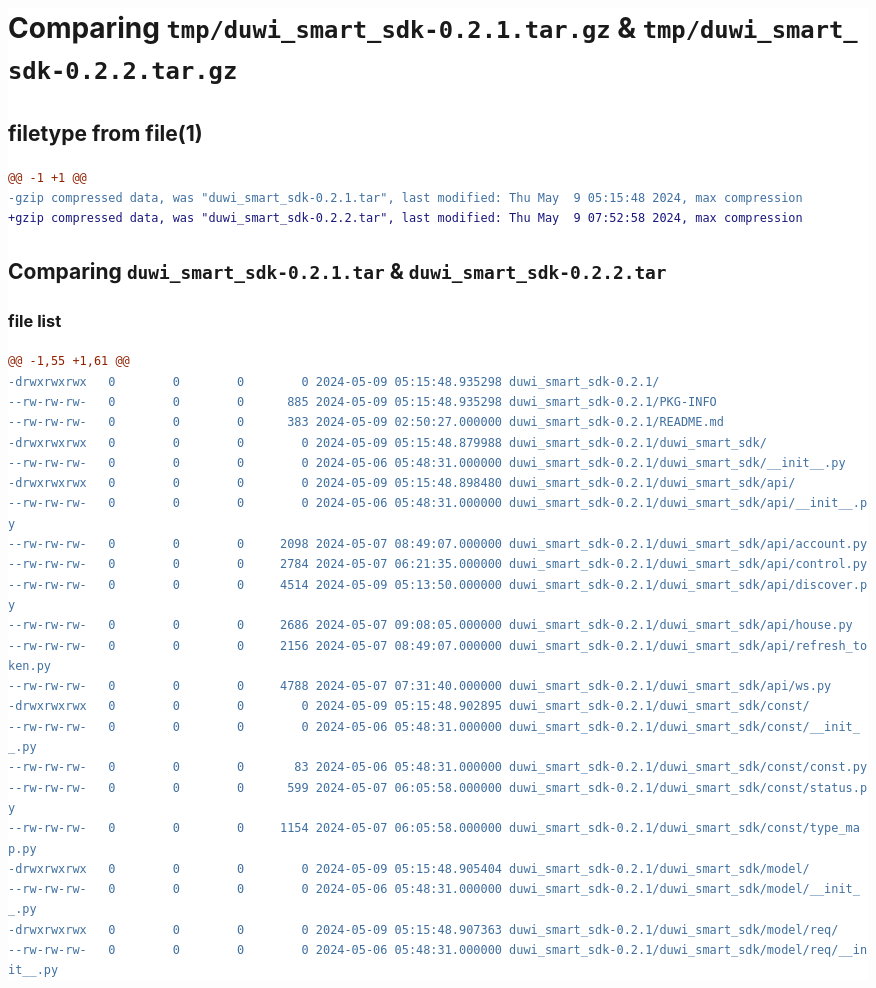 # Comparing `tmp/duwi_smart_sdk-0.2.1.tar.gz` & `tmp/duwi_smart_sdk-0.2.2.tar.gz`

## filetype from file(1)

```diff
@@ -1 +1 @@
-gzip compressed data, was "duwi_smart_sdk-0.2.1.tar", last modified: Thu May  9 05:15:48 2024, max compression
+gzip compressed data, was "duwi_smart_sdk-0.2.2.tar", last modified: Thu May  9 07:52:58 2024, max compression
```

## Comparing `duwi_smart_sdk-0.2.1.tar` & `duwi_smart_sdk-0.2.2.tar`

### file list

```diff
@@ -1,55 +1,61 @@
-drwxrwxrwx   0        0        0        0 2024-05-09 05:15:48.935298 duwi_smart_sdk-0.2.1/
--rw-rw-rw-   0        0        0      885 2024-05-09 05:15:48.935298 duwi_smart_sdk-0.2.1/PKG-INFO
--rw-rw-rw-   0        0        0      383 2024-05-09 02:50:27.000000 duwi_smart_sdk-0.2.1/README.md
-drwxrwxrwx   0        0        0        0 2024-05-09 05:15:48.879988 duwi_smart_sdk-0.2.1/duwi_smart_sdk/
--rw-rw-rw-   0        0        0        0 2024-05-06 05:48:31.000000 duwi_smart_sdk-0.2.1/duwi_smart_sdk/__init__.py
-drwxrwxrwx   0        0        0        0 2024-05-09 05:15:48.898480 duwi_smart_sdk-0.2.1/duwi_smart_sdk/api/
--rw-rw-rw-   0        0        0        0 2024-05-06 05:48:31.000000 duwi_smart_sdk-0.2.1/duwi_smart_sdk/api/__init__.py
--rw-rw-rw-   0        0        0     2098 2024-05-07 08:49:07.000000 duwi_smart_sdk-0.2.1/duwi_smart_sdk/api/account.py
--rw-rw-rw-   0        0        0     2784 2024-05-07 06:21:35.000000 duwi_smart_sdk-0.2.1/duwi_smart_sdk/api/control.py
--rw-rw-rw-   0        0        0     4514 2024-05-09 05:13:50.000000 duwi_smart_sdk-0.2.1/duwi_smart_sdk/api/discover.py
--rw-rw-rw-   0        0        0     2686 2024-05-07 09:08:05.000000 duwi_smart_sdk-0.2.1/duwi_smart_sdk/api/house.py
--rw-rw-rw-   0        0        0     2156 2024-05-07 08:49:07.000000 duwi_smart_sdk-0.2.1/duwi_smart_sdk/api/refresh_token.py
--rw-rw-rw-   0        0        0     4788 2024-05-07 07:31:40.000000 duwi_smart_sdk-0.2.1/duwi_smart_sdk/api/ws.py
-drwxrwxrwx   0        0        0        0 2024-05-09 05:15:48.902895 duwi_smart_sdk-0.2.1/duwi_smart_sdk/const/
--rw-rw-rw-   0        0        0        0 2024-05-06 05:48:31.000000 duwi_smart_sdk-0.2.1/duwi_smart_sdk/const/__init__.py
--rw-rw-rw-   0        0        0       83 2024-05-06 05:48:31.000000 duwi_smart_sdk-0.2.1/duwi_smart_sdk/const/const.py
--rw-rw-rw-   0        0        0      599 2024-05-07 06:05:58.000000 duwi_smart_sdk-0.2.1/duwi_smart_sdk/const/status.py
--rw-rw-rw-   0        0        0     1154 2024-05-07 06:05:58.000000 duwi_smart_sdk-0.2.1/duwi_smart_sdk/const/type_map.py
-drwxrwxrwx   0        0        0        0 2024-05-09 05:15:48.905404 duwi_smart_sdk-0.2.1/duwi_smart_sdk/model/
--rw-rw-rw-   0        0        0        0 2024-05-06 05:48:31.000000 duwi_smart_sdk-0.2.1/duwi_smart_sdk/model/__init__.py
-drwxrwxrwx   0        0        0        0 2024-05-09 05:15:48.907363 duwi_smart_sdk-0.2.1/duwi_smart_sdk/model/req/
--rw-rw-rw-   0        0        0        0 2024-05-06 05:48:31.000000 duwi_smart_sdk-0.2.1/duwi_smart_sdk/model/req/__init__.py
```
··········
▶ REQUIRED ACTION
Wherever the string "modified" is found in the entries, copy the line it sits in.

▶ TASK RESPONSE
-gzip compressed data, was "duwi_smart_sdk-0.2.1.tar", last modified: Thu May  9 05:15:48 2024, max compression
+gzip compressed data, was "duwi_smart_sdk-0.2.2.tar", last modified: Thu May  9 07:52:58 2024, max compression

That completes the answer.